Carbanion chemistry is extremely important in synthesis, since carbanions act as nucleophiles for efficient carbon–carbon bond formation. Arguably the most-used type of carbanion is an enolate, and enolate alkylation and the aldol reaction play a key role in many synthetic endeavors. As the anion in enolates is delocalized, they adopt a planar structure. Therefore, any stereocenter that was present alpha to the carbonyl is lost on formation of the enolate and it is necessary to use a chiral auxiliary, a chiral electrophile, or a chiral catalyst that is associated with the transition state to induce asymmetry in the resulting alkylated product.
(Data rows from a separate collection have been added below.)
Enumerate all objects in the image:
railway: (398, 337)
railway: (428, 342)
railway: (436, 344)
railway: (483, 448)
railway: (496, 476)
The similarity of nitriles to carbonyls has led the scientific community to consider their reactivity to be related. Indeed, deprotonation of a nitrile to form a carbanion using a base such as LDA provides a carbanion where the lithium ion resides on the nitrogen atom in a dimeric structure. Such a ketenimine, like an enolate, reacts with alkyl halides and carbonyl compounds through the carbon atom thereby leading to C-alkylated products. Therefore, it might be expected that starting from an alpha chiral nitrile the reaction would give, after deprotonation, an achiral metalated intermediate and hence racemic products. Indeed, Iain Coldham and his group at the University of Sheffield (UK) found that treating an chiral N-Boc-substituted piperidine-2-carbonitrile with LDA followed by addition of electrophiles gives racemic products substituted alpha to the chiral nitrile group.